*Record extracts*
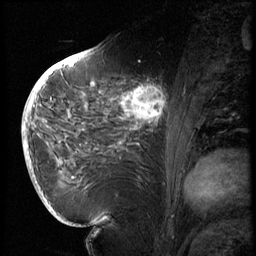
Breast MRI (dynamic contrast-enhanced), one sagittal slice; slice 31 of 72 in the series (ordered by position); 3 images stored at this slice position (order not interpretable as contrast timing); 1.5 T; TE 4.2 ms, TR 8.9 ms; 2.5 mm slice thickness; 256 × 256 image matrix, field of view 200 × 200 mm. Female patient, age 56 years. From the clinical record (not read from this slice): setting: breast cancer imaged before/during neoadjuvant chemotherapy.
Annotated regions visible in this slice (semi-automatic segmentation, software-assisted and operator-edited):
- analysis volume of interest (the breast-tissue region the enhancement analysis was run in; not a lesion): bounding box <114,76,177,138> (left, top, right, bottom; pixels)
- tumour enhancement mask (voxels above the 140 % enhancement threshold inside the analysis volume of interest): <121,85,168,124>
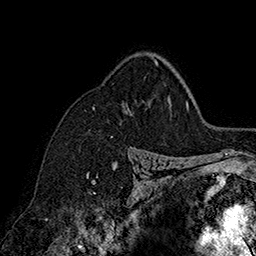
Breast MRI (dynamic contrast-enhanced), one axial slice; slice 118 of 160 in the series (ordered by position); cropped to one breast; dynamic contrast-enhanced series, time point 2 of 7 at this slice position (early post-contrast); 1.5 T; TE 2.8 ms, TR 5.4 ms; 1 mm slice thickness; 256 × 256 image matrix, field of view 180 × 180 mm. Female patient.
Outlined on this slice (semi-automatic segmentation, software-assisted and operator-edited):
- enhancing-tissue mask used for the functional tumour volume (all voxels passing the contrast-enhancement thresholds inside the analysis volume; usually the tumour): bounding box [x1, y1, x2, y2] px = [152, 58, 156, 62]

*Exercise description*
Pictures excluded, repeat the material above from its first line through the line containing "- analysis volume", both included.

*Problem solution*
Breast MRI (dynamic contrast-enhanced), one sagittal slice; slice 31 of 72 in the series (ordered by position); 3 images stored at this slice position (order not interpretable as contrast timing); 1.5 T; TE 4.2 ms, TR 8.9 ms; 2.5 mm slice thickness; 256 × 256 image matrix, field of view 200 × 200 mm. Female patient, age 56 years. From the clinical record (not read from this slice): setting: breast cancer imaged before/during neoadjuvant chemotherapy.
Annotated regions visible in this slice (semi-automatic segmentation, software-assisted and operator-edited):
- analysis volume of interest (the breast-tissue region the enhancement analysis was run in; not a lesion): bounding box <114,76,177,138> (left, top, right, bottom; pixels)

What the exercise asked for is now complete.